Your objective:
Echo back every line of the records below, keeping each character unchanged.

[Stored data]
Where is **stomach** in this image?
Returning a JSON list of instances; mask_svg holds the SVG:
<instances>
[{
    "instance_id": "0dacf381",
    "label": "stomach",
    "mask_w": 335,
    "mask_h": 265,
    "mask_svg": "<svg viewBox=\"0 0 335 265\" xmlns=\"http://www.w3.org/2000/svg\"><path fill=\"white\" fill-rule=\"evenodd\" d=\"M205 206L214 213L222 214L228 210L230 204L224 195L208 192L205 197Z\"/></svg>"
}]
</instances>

Worked answer:
Where is **stomach** in this image?
Returning a JSON list of instances; mask_svg holds the SVG:
<instances>
[{
    "instance_id": "0dacf381",
    "label": "stomach",
    "mask_w": 335,
    "mask_h": 265,
    "mask_svg": "<svg viewBox=\"0 0 335 265\" xmlns=\"http://www.w3.org/2000/svg\"><path fill=\"white\" fill-rule=\"evenodd\" d=\"M205 206L214 213L222 214L228 210L230 204L224 195L208 192L205 197Z\"/></svg>"
}]
</instances>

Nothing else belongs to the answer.